[Opening Extracted information section]
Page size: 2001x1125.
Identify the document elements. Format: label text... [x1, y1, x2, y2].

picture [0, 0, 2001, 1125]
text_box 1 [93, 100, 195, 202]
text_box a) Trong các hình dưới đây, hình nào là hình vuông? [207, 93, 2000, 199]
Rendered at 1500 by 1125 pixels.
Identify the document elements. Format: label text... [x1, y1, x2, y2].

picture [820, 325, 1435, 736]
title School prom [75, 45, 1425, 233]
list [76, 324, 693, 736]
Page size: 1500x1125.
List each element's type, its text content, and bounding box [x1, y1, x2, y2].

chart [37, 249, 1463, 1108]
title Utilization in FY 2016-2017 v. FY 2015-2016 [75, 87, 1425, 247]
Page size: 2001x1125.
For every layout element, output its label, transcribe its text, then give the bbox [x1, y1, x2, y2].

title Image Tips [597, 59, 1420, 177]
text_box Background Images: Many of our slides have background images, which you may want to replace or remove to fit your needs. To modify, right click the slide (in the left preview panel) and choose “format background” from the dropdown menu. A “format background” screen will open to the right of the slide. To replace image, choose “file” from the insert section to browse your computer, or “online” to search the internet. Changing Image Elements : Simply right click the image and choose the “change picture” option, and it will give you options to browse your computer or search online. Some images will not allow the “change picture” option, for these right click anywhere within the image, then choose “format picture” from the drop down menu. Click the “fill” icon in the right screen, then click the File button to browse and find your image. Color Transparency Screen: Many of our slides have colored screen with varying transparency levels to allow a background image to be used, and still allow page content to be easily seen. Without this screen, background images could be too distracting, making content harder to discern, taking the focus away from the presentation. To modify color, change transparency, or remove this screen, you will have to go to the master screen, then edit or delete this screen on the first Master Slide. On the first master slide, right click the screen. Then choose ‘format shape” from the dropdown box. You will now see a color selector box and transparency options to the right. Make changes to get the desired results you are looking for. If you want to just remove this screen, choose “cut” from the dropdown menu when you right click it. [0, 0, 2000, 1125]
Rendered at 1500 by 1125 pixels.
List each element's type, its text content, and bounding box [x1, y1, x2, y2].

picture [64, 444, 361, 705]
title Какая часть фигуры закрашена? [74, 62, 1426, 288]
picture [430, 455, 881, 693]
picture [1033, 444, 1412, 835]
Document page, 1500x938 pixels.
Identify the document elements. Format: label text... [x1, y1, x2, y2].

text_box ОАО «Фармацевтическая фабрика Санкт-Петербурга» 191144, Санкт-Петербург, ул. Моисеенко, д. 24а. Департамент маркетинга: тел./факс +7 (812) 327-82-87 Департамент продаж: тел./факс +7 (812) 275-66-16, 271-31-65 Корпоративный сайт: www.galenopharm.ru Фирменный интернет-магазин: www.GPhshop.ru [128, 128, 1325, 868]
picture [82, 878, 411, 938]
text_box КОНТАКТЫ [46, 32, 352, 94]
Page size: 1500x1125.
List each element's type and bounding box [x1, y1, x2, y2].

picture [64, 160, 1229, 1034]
[Closing Extracted information section]
## Problem description
Exactly as written above, copy every line.

## Reply to the task
Page size: 2001x1125.
Identify the document elements. Format: label text... [x1, y1, x2, y2].

picture [0, 0, 2001, 1125]
text_box 1 [93, 100, 195, 202]
text_box a) Trong các hình dưới đây, hình nào là hình vuông? [207, 93, 2000, 199]
Rendered at 1500 by 1125 pixels.
Identify the document elements. Format: label text... [x1, y1, x2, y2].

picture [820, 325, 1435, 736]
title School prom [75, 45, 1425, 233]
list [76, 324, 693, 736]
Page size: 1500x1125.
List each element's type, its text content, and bounding box [x1, y1, x2, y2].

chart [37, 249, 1463, 1108]
title Utilization in FY 2016-2017 v. FY 2015-2016 [75, 87, 1425, 247]
Page size: 2001x1125.
For every layout element, output its label, transcribe its text, then give the bbox [x1, y1, x2, y2].

title Image Tips [597, 59, 1420, 177]
text_box Background Images: Many of our slides have background images, which you may want to replace or remove to fit your needs. To modify, right click the slide (in the left preview panel) and choose “format background” from the dropdown menu. A “format background” screen will open to the right of the slide. To replace image, choose “file” from the insert section to browse your computer, or “online” to search the internet. Changing Image Elements : Simply right click the image and choose the “change picture” option, and it will give you options to browse your computer or search online. Some images will not allow the “change picture” option, for these right click anywhere within the image, then choose “format picture” from the drop down menu. Click the “fill” icon in the right screen, then click the File button to browse and find your image. Color Transparency Screen: Many of our slides have colored screen with varying transparency levels to allow a background image to be used, and still allow page content to be easily seen. Without this screen, background images could be too distracting, making content harder to discern, taking the focus away from the presentation. To modify color, change transparency, or remove this screen, you will have to go to the master screen, then edit or delete this screen on the first Master Slide. On the first master slide, right click the screen. Then choose ‘format shape” from the dropdown box. You will now see a color selector box and transparency options to the right. Make changes to get the desired results you are looking for. If you want to just remove this screen, choose “cut” from the dropdown menu when you right click it. [0, 0, 2000, 1125]
Rendered at 1500 by 1125 pixels.
List each element's type, its text content, and bounding box [x1, y1, x2, y2].

picture [64, 444, 361, 705]
title Какая часть фигуры закрашена? [74, 62, 1426, 288]
picture [430, 455, 881, 693]
picture [1033, 444, 1412, 835]
Document page, 1500x938 pixels.
Identify the document elements. Format: label text... [x1, y1, x2, y2].

text_box ОАО «Фармацевтическая фабрика Санкт-Петербурга» 191144, Санкт-Петербург, ул. Моисеенко, д. 24а. Департамент маркетинга: тел./факс +7 (812) 327-82-87 Департамент продаж: тел./факс +7 (812) 275-66-16, 271-31-65 Корпоративный сайт: www.galenopharm.ru Фирменный интернет-магазин: www.GPhshop.ru [128, 128, 1325, 868]
picture [82, 878, 411, 938]
text_box КОНТАКТЫ [46, 32, 352, 94]
Page size: 1500x1125.
List each element's type and bounding box [x1, y1, x2, y2].

picture [64, 160, 1229, 1034]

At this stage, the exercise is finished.